Archive for July 29, 2012

Sunday, July 29, 2012

Sandboxing on National Radio

Rush Limbaugh (via Nicolas Seriot):

And what he’s talking about being “restrictive,” is software developers with the new operating system for computers, for the Macs, Mountain Lion. You don’t get your app in the App Store unless it’s ”sandboxed,” which means… “Restrictive” is the word. The best way to explain it is that it can’t access the data in any other app and very little of the operating system itself.

[…]

Politically they have nothing in common with me, and your question is very valid. “Why in the world would you want to tout people that have no desire to do anything with you?” It’s just the stuff works. I think it’s state-of-the-art. I think it’s the best out there for what I need to do. Their stuff has facilitated my productivity like nothing else has.

As a long-time Mac user, he’s presumably been hearing questions like this since Apple was the “hippie” company rather than the “restrictive” company.

WriteUp 3.2

WriteUp now supports swipe selection gestures, like the ones from Daniel Hooper’s prototype video. This feature is currently iPad-only, but the developer hopes to get it working on the iPhone in a future version. There have been lots of other cool new features in recent updates to WriteUp. I hope to update my Comparing iPhone Text Editors post soon.

ThisService 3.0

ThisService 3 is much-improved (via Jesper):

Normally, you have to write services using Apple’s Cocoa framework, using languages like C, C++ or Objective-C. With ThisService, anyone with a basic handle on programming can choose a language they’re comfortable with (like AppleScript, Perl, Python, Ruby or JavaScript (with node.js)) to write a service in. Many tasks suitable for services are easier to achieve with the right language for the task and you don’t have to figure out the service integration book-keeping.

Mountain Lion

See also: John Siracusa’s review (and about), John Gruber’s review, Jason Snell’s review, Clark Goble’s thoughts, and Andrew Cunningham’s guide to OS X Server 10.8.

Update (2012-07-31):

Schedule Jobs Using launchd

Nathan Grigg (via Dr. Drang):

Almost anything you can do with cron you can do with launchd, but with more power and flexibility. Unlike cron, launchd does not assume that your computer is always running. So if your computer happens to be sleeping at the time a job is scheduled, it will run the job when it wakes up. This is probably the best feature of launchd, because it allows me to run scripts on my iMac while still letting it sleep when I’m not using it.

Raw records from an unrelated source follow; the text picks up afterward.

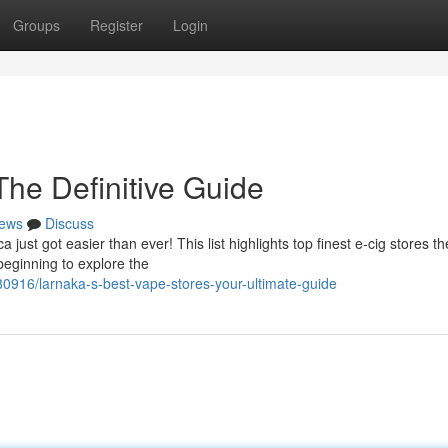
Groups
Register
Login
The Definitive Guide
ews
Discuss
 just got easier than ever! This list highlights top finest e-cig stores t
beginning to explore the
916/larnaka-s-best-vape-stores-your-ultimate-guide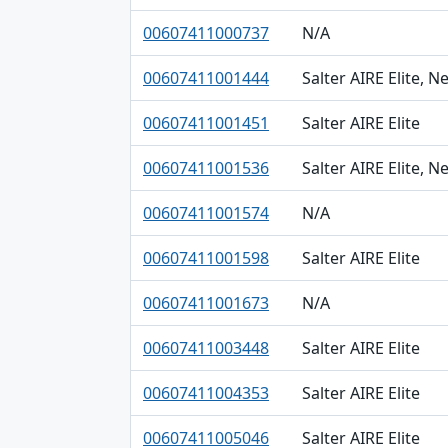
00607411000737
N/A
00607411001444
Salter AIRE Elite, 
00607411001451
Salter AIRE Elite
00607411001536
Salter AIRE Elite, 
00607411001574
N/A
00607411001598
Salter AIRE Elite
00607411001673
N/A
00607411003448
Salter AIRE Elite
00607411004353
Salter AIRE Elite
00607411005046
Salter AIRE Elite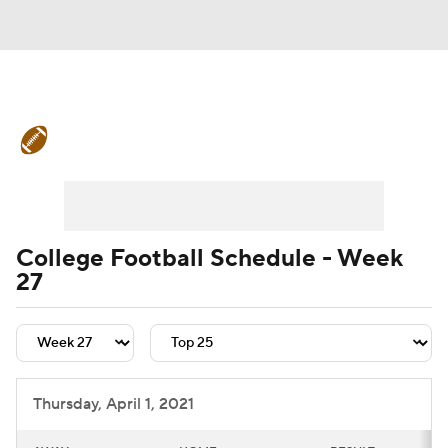
College Football News
Scores
Schedule
Rankings
Standings
Expert Picks
Odds
Bowl Schedule
College Football Schedule - Week
27
Teams
Stats
Watch CFB Live
Signing Day
Transfer Portal
2026 Top Recruits
Thursday, April 1, 2021
2025 Top Classes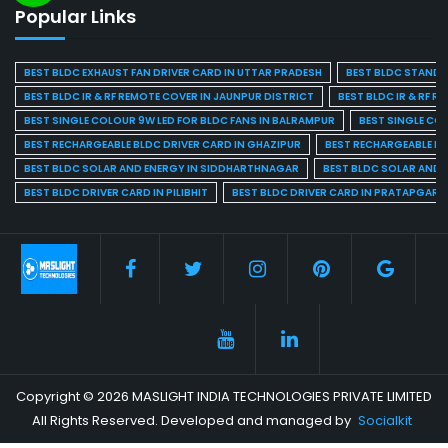
Popular Links
BEST BLDC EXHAUST FAN DRIVER CARD IN UTTAR PRADESH
BEST BLDC STAND F
BEST BLDC IR & RF REMOTE COVER IN JAUNPUR DISTRICT
BEST BLDC IR & RF R
BEST SINGLE COLOUR 9W LED FOR BLDC FANS IN BALRAMPUR
BEST SINGLE CO
BEST RECHARGEABLE BLDC DRIVER CARD IN GHAZIPUR
BEST RECHARGEABLE BL
BEST BLDC SOLAR AND ENERGY IN SIDDHARTHNAGAR
BEST BLDC SOLAR AND 
BEST BLDC DRIVER CARD IN PILIBHIT
BEST BLDC DRIVER CARD IN PRATAPGARH
Copyright © 2026 MASLIGHT INDIA TECHNOLOGIES PRIVATE LIMITED
All Rights Reserved. Developed and managed by
Socialkit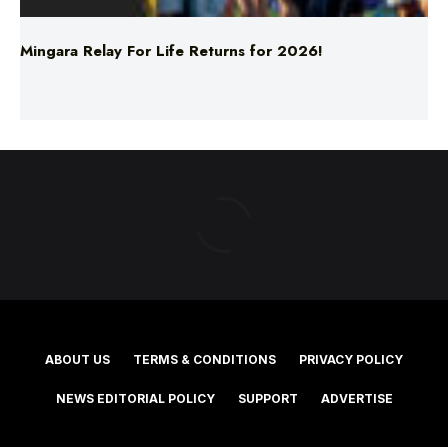
ABOUT US
TERMS & CONDITIONS
PRIVACY POLICY
NEWS EDITORIAL POLICY
SUPPORT
ADVERTISE
©2025 Southern Cross Media Group Limited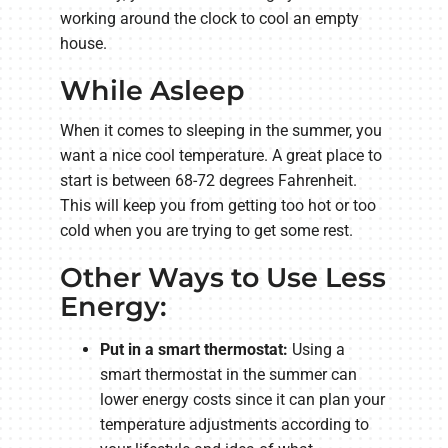
working around the clock to cool an empty
house.
While Asleep
When it comes to sleeping in the summer, you
want a nice cool temperature. A great place to
start is between 68-72 degrees Fahrenheit.
This will keep you from getting too hot or too
cold when you are trying to get some rest.
Other Ways to Use Less
Energy:
Put in a smart thermostat:
Using a
smart thermostat in the summer can
lower energy costs since it can plan your
temperature adjustments according to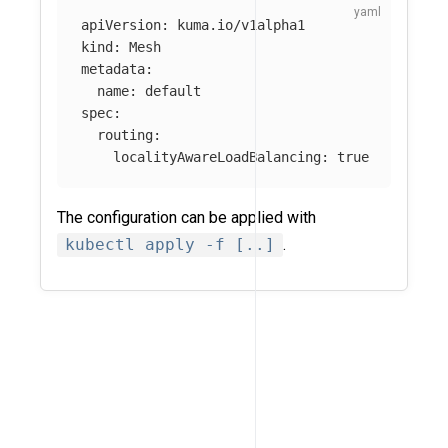
apiVersion
:
kuma.io/v1alpha1
kind
:
Mesh
metadata
:
name
:
default
spec
:
routing
:
localityAwareLoadBalancing
:
true
The configuration can be applied with
kubectl apply -f [..]
.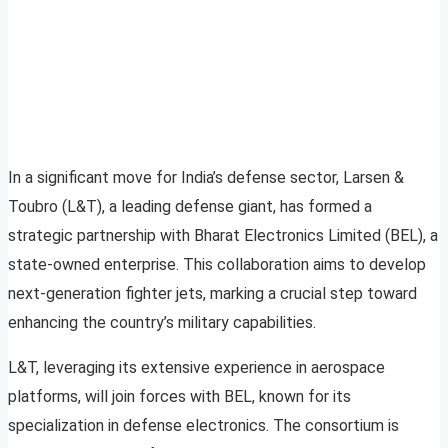
In a significant move for India’s defense sector, Larsen &
Toubro (L&T), a leading defense giant, has formed a
strategic partnership with Bharat Electronics Limited (BEL), a
state-owned enterprise. This collaboration aims to develop
next-generation fighter jets, marking a crucial step toward
enhancing the country’s military capabilities.
L&T, leveraging its extensive experience in aerospace
platforms, will join forces with BEL, known for its
specialization in defense electronics. The consortium is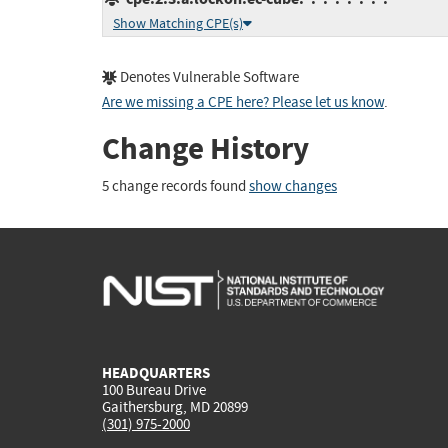
Show Matching CPE(s)
Denotes Vulnerable Software
Are we missing a CPE here? Please let us know
.
Change History
5 change records found
show changes
HEADQUARTERS
100 Bureau Drive
Gaithersburg, MD 20899
(301) 975-2000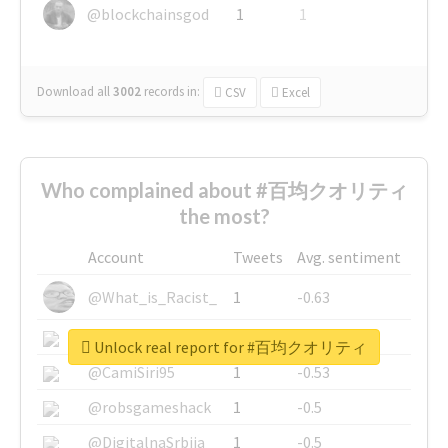
@blockchainsgod
1
1
Download all
3002
records
in:
CSV
Excel
Who complained about #百均クオリティ
the most?
Account
Tweets
Avg. sentiment
@What_is_Racist_
1
-0.63
@SkateChart
1
-0.6
Unlock real report for #百均クオリティ
@CamiSiri95
1
-0.53
@robsgameshack
1
-0.5
@DigitalnaSrbija
1
-0.5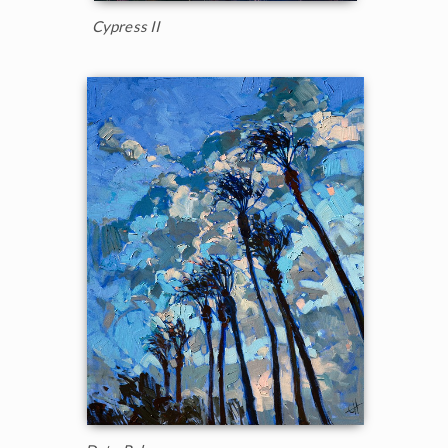
Cypress II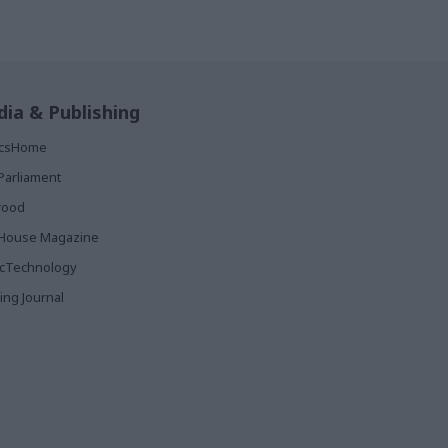
ia & Publishing
ticsHome
Parliament
rood
House Magazine
icTechnology
ing Journal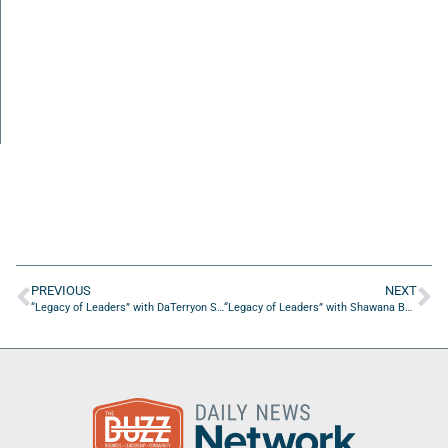
PREVIOUS
NEXT
“Legacy of Leaders” with DaTerryon Sturghill, Author of “Think Now Walk Later”
“Legacy of Leaders” with Shawana Boyer of the Northeast Florida Expo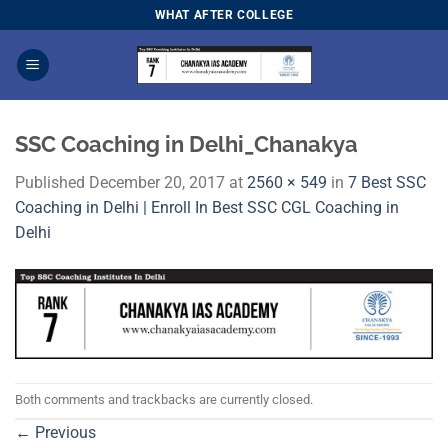
Skip
WHAT AFTER COLLEGE
to
content
SSC Coaching in Delhi_Chanakya
Published
December 20, 2017
at
2560 × 549
in
7 Best SSC
Coaching in Delhi | Enroll In Best SSC CGL Coaching in
Delhi
Both comments and trackbacks are currently closed.
←
Previous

I have pieced together what I know about using launchd to schedule jobs from tutorials across the internet, trial and error, and the manuals. This is my attempt to gather all my knowledge about this in one place.

Facebook Patent

Gina Smith:

Basically, the patent - narrowed from its originally overtly “obvious” claims as recorded by patent examiners - covers a method of displaying a social network user’s profile per his or her privacy settings, display them on screen and show what their profile looks like on-screen to various other users or groups of users.

The Mac App Store’s Future

Marco Arment:

I’ve lost all confidence that the apps I buy in the App Store today will still be there next month or next year. The advantages of buying from the App Store are mostly gone now. My confidence in the App Store, as a customer, has evaporated.

Neven Mrgan:

And the Mac App Store, in its current incarnation, just isn’t built for us. It’s built for people looking for casual apps and games. (Sorry, there’s one more category: Apple’s own apps, which don’t have to play by Apple’s rules.) And that’s also fine. But put the two facts together—the loss of casual users to iOS, and the loss of non-casual apps on the App Store—and it starts to look like a problem.

Postbox and the Mac App Store

Sherman Dickman:

However, we eventually determined that the Mac App Store wasn’t the best fit for Postbox. We had already established our own online store and purchase policies prior to the Mac App Store release. Additionally, the Mac App Store was not evolving quickly enough, and in the direction we needed it to go, to support the Postbox 3 release in a manner consistent with Postbox Store policies.

SuperDuper 2.7

SuperDuper 2.7 now updates the status while copying large files, amongst other improvements.